TASK ITEM - Copy out every line of text in the listing below word for word. Leave out the picture lines.

INPUT MATERIAL -
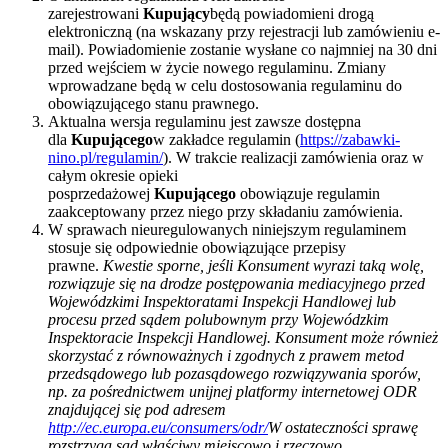
zarejestrowani
Kupujący
będą powiadomieni drogą
elektroniczną (na wskazany przy rejestracji lub zamówieniu e-
mail). Powiadomienie zostanie wysłane co najmniej na 30 dni
przed wejściem w życie nowego regulaminu. Zmiany
wprowadzane będą w celu dostosowania regulaminu do
obowiązującego stanu prawnego.
Aktualna wersja regulaminu jest zawsze dostępna
dla
Kupującego
w zakładce regulamin (
https://zabawki-
nino.pl/regulamin/
). W trakcie realizacji zamówienia oraz w
całym okresie opieki
posprzedażowej
Kupującego
obowiązuje regulamin
zaakceptowany przez niego przy składaniu zamówienia.
W sprawach nieuregulowanych niniejszym regulaminem
stosuje się odpowiednie obowiązujące przepisy
prawne.
Kwestie sporne, jeśli Konsument wyrazi taką wolę,
rozwiązuje się na drodze postępowania mediacyjnego przed
Wojewódzkimi Inspektoratami Inspekcji Handlowej lub
procesu przed sądem polubownym przy Wojewódzkim
Inspektoracie Inspekcji Handlowej. Konsument może również
skorzystać z równoważnych i zgodnych z prawem metod
przedsądowego lub pozasądowego rozwiązywania sporów,
np. za pośrednictwem unijnej platformy internetowej ODR
znajdującej się pod adresem
http://ec.europa.eu/consumers/odr/
W ostateczności sprawę
rozstrzyga sąd właściwy miejscowo i rzeczowo.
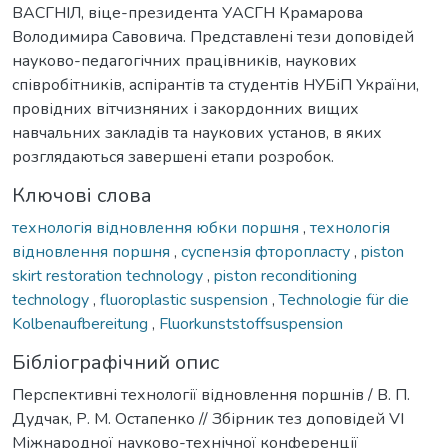
ВАСГНІЛ, віце-президента УАСГН Крамарова
Володимира Савовича. Представлені тези доповідей
науково-педагогічних працівників, наукових
співробітників, аспірантів та студентів НУБіП України,
провідних вітчизняних і закордонних вищих
навчальних закладів та наукових установ, в яких
розглядаються завершені етапи розробок.
Ключові слова
технологія відновлення юбки поршня
,
технологія
відновлення поршня
,
суспензія фторопласту
,
piston
skirt restoration technology
,
piston reconditioning
technology
,
fluoroplastic suspension
,
Technologie für die
Kolbenaufbereitung
,
Fluorkunststoffsuspension
Бібліографічний опис
Перспективні технології відновлення поршнів / В. П.
Дудчак, Р. М. Остапенко // Збірник тез доповідей VI
Міжнародної науково-технічної конференції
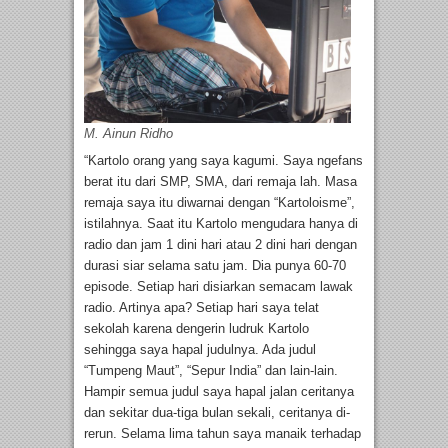
M. Ainun Ridho
“Kartolo orang yang saya kagumi. Saya ngefans
berat itu dari SMP, SMA, dari remaja lah. Masa
remaja saya itu diwarnai dengan “Kartoloisme”,
istilahnya. Saat itu Kartolo mengudara hanya di
radio dan jam 1 dini hari atau 2 dini hari dengan
durasi siar selama satu jam. Dia punya 60-70
episode. Setiap hari disiarkan semacam lawak
radio. Artinya apa? Setiap hari saya telat
sekolah karena dengerin ludruk Kartolo
sehingga saya hapal judulnya. Ada judul
“Tumpeng Maut”, “Sepur India” dan lain-lain.
Hampir semua judul saya hapal jalan ceritanya
dan sekitar dua-tiga bulan sekali, ceritanya di-
rerun. Selama lima tahun saya manaik terhadap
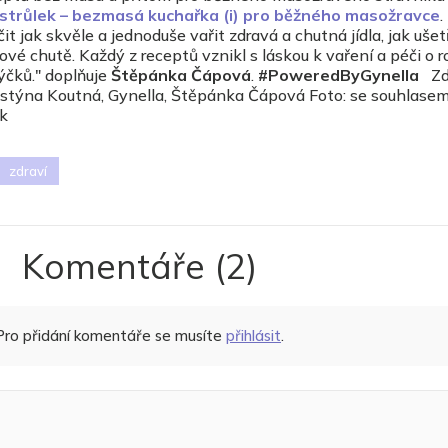
strůlek – bezmasá kuchařka (i) pro běžného masožravce
.
jak skvěle a jednoduše vařit zdravá a chutná jídla, jak ušet
vé chutě. Každý z receptů vznikl s láskou k vaření a péči o r
ýčků." doplňuje
Štěpánka Čápová
.
#PoweredByGynella
Zd
istýna Koutná, Gynella, Štěpánka Čápová Foto: se souhlase
k
zdraví
Komentáře
(2)
Pro přidání komentáře se musíte
přihlásit
.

SOLVED EXERCISE -
zarejestrowani
Kupujący
będą powiadomieni drogą
elektroniczną (na wskazany przy rejestracji lub zamówieniu e-
mail). Powiadomienie zostanie wysłane co najmniej na 30 dni
przed wejściem w życie nowego regulaminu. Zmiany
wprowadzane będą w celu dostosowania regulaminu do
obowiązującego stanu prawnego.
Aktualna wersja regulaminu jest zawsze dostępna
dla
Kupującego
w zakładce regulamin (
https://zabawki-
nino.pl/regulamin/
). W trakcie realizacji zamówienia oraz w
całym okresie opieki
posprzedażowej
Kupującego
obowiązuje regulamin
zaakceptowany przez niego przy składaniu zamówienia.
W sprawach nieuregulowanych niniejszym regulaminem
stosuje się odpowiednie obowiązujące przepisy
prawne.
Kwestie sporne, jeśli Konsument wyrazi taką wolę,
rozwiązuje się na drodze postępowania mediacyjnego przed
Wojewódzkimi Inspektoratami Inspekcji Handlowej lub
procesu przed sądem polubownym przy Wojewódzkim
Inspektoracie Inspekcji Handlowej. Konsument może również
skorzystać z równoważnych i zgodnych z prawem metod
przedsądowego lub pozasądowego rozwiązywania sporów,
np. za pośrednictwem unijnej platformy internetowej ODR
znajdującej się pod adresem
http://ec.europa.eu/consumers/odr/
W ostateczności sprawę
rozstrzyga sąd właściwy miejscowo i rzeczowo.
ВАСГНІЛ, віце-президента УАСГН Крамарова
Володимира Савовича. Представлені тези доповідей
науково-педагогічних працівників, наукових
співробітників, аспірантів та студентів НУБіП України,
провідних вітчизняних і закордонних вищих
навчальних закладів та наукових установ, в яких
розглядаються завершені етапи розробок.
Ключові слова
технологія відновлення юбки поршня
,
технологія
відновлення поршня
,
суспензія фторопласту
,
piston
skirt restoration technology
,
piston reconditioning
technology
,
fluoroplastic suspension
,
Technologie für die
Kolbenaufbereitung
,
Fluorkunststoffsuspension
Бібліографічний опис
Перспективні технології відновлення поршнів / В. П.
Дудчак, Р. М. Остапенко // Збірник тез доповідей VI
Міжнародної науково-технічної конференції
M. Ainun Ridho
“Kartolo orang yang saya kagumi. Saya ngefans
berat itu dari SMP, SMA, dari remaja lah. Masa
remaja saya itu diwarnai dengan “Kartoloisme”,
istilahnya. Saat itu Kartolo mengudara hanya di
radio dan jam 1 dini hari atau 2 dini hari dengan
durasi siar selama satu jam. Dia punya 60-70
episode. Setiap hari disiarkan semacam lawak
radio. Artinya apa? Setiap hari saya telat
sekolah karena dengerin ludruk Kartolo
sehingga saya hapal judulnya. Ada judul
“Tumpeng Maut”, “Sepur India” dan lain-lain.
Hampir semua judul saya hapal jalan ceritanya
dan sekitar dua-tiga bulan sekali, ceritanya di-
rerun. Selama lima tahun saya manaik terhadap
strůlek – bezmasá kuchařka (i) pro běžného masožravce
.
jak skvěle a jednoduše vařit zdravá a chutná jídla, jak ušet
vé chutě. Každý z receptů vznikl s láskou k vaření a péči o r
ýčků." doplňuje
Štěpánka Čápová
.
#PoweredByGynella
Zd
istýna Koutná, Gynella, Štěpánka Čápová Foto: se souhlase
k
zdraví
Komentáře
(2)
Pro přidání komentáře se musíte
přihlásit
.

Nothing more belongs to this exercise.